• REQUIREMENT: In the listing, substitute "mai departe" for "mai mult" in the lines starting at the one containing "Noticias Locales" and ending at the one containing "citește mai mult". Leave everything else in those lines unchanged, give only those lines, and leave out the pictures.

━━━━━ INPUT FOR THIS TASK

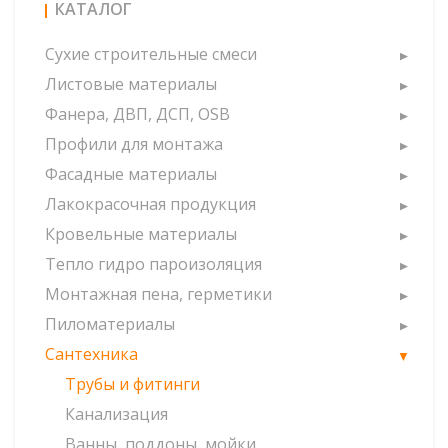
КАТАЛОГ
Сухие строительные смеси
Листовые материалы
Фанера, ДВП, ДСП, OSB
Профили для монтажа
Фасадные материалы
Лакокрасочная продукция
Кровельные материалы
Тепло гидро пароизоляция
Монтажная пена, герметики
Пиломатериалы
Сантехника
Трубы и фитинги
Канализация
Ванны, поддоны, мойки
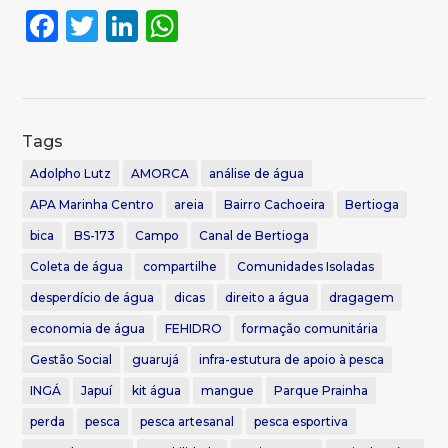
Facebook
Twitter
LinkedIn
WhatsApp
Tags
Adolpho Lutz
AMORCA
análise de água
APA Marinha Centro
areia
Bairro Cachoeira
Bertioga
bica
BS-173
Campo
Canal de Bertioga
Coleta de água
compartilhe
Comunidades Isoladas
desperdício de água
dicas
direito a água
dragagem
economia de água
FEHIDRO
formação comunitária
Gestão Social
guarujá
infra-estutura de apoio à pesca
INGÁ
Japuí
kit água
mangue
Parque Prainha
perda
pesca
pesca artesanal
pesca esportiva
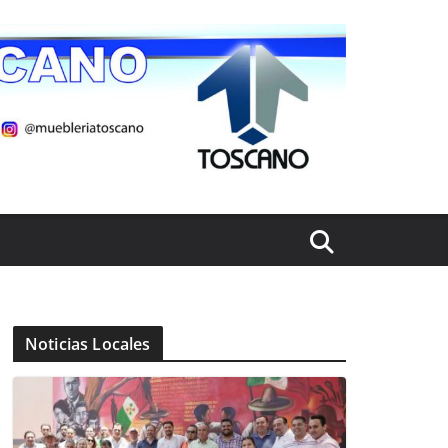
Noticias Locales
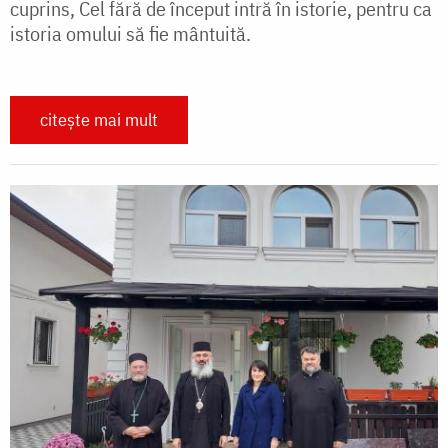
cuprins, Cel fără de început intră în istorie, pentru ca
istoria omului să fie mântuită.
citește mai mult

━━━━━━━━━━
━━━━━ INPUT FOR THIS TASK

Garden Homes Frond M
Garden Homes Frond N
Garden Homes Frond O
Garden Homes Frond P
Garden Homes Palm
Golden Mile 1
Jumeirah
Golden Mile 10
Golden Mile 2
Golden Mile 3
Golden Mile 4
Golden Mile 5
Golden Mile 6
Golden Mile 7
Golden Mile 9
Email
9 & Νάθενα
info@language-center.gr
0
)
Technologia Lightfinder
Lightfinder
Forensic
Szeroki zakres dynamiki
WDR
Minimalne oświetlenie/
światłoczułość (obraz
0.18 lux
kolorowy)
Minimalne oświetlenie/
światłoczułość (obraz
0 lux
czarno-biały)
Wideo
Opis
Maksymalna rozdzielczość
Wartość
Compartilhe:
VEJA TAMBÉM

━━━━━━━━━━

• ANSWER SPACE:
Noticias Locales
cuprins, Cel fără de început intră în istorie, pentru ca
istoria omului să fie mântuită.
citește mai departe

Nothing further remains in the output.